Voy a hablaros sobre uno de mis cuentos favoritos de mi amado cuentista Chejov: el relato largo La Estepa. De hecho, os invito a que hagamos un viaje con el niño protagonista del relato. Así, nos situamos como por arte de magia en la puerta de un hogar de la Rusia de finales del siglo XIX (Os preguntaréis ¿Cómo he podido llegar aquí?... no os preocupéis, no estáis muertos ni nada que se le parezca, son cosas de la fantasía). Estamos ahora en el hogar de Yegorusha (No me he traído ningún abrigo, ¿Hace frío en Rusia? Se pregunta otro. Por favor, dejadme continuar). Bueno, a lo que iba, esta es la historia de La Estepa.
La historia es sencilla: un niño es obligado a abandonar su hogar y se marcha con sus tíos a la ciudad para ponerse bajo la protección de un familiar. No hay drama, no hay tragedia... sólo una tela de vida que se resquebraja, una minúscula vida que se quiebra. Ahora acompañamos al niño en su viaje por la estepa, que ocupa todo el relato. ¿Y ya está, pregunta otro lector suspicaz? Pues sí, no hay aventuras, ni persecuciones con cosacos o tártaros, ni nada parecido. Sólo un niño perdido en la enormidad de la estepa: seca, silenciosa, solitaria. Una minúscula vida ante la inmensidad de un viaje que avanza lentamente. No hay descubrimiento, no hay aprendizaje, pero el mundo parece mudar con la estepa, y frente a ella, nosotros, siguiendo al niño Yegorusha, a quienes se nos va revelando otra naturaleza, que no nos juzga, que no nos interroga, sólo aumenta su presencia, mágica, extraña, casi indiferente, como una luz mudando en una habitación, mostrándonos esa grieta en nuestra máscara, en nuestra minúscula vida.

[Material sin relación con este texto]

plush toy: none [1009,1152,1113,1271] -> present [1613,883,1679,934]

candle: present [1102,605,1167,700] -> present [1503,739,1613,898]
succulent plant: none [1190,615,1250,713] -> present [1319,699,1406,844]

Ese podría ser el tema de los cuentos de Chejov, si quisierais: el desencanto, en el sentido de pérdida del encantamiento o ilusión que nos mantiene unidos a nuestra vida conocida, segura, previsible. Pero no os desaniméis, porque nuestro escritor (como el médico que era Chejov) no va a querer que ese viaje al desencanto lo hagamos de forma violenta, sino que sabrá protegernos, cuidarnos, con ese cariño con el que trata a los personajes, sin juzgarlos, mostrándoles simplemente su naturaleza, escenificando de una manera tan digna nuestros conflictos, enseñándonos que a pesar de todas nuestras convenciones y rutinas, no somos unos miserables, porque tenemos el don de descubrirnos, de romper el hechizo que nos ata al mundo que nos rodea, el don de desilusionarnos. Es por eso tan triste y hermoso el efecto que nos queda tras ver tanta humanidad despertándose de sus vidas en estos cuentos.
Llegamos a lo que para mí tal vez sea la principal maestría de Chejov, lo que le pone todavía más por encima de otros escritores: la acción interior de los personajes. Gracias al magistral dominio del estilo indirecto se logra una gran inspección psicológica. Las variaciones anímicas suspenden o renuevan el contacto con el mundo, la mágica ilusión a la que llamamos vida: pueden ser sensaciones tan humanas como la fatiga del viaje, el sueño, la atracción o curiosidad, la indiferencia, las que logran ese efecto, creando una suspensión entre la conciencia y lo exterior. En un nivel más profundo, esta rigurosa observación psicológica apuesta por una reflexión ética y un cariño hacia todos los personajes, especialmente por los más miserables. Ésa es la belleza de los cuentos de Chejov. En La estepa la conciencia frágil de Yegorusha y el uso del estilo indirecto permiten afianzar esa inspección psicológica volátil de los personajes, abren esa pequeña grieta en el pequeño mundo del propio Yegorusha, de los personajes y del lector. ¿No es algo mágico? así llegamos al final del relato, dejamos a Yegorusha en casa del familiar, cerramos cuidadosamente el libro, lo sostenemos con cuidado, lo colocamos suavemente en la estantería, cuidando de no agitar todavía más esa pequeña vida, la frágil existencia de Yegorusha, su mágica renovación.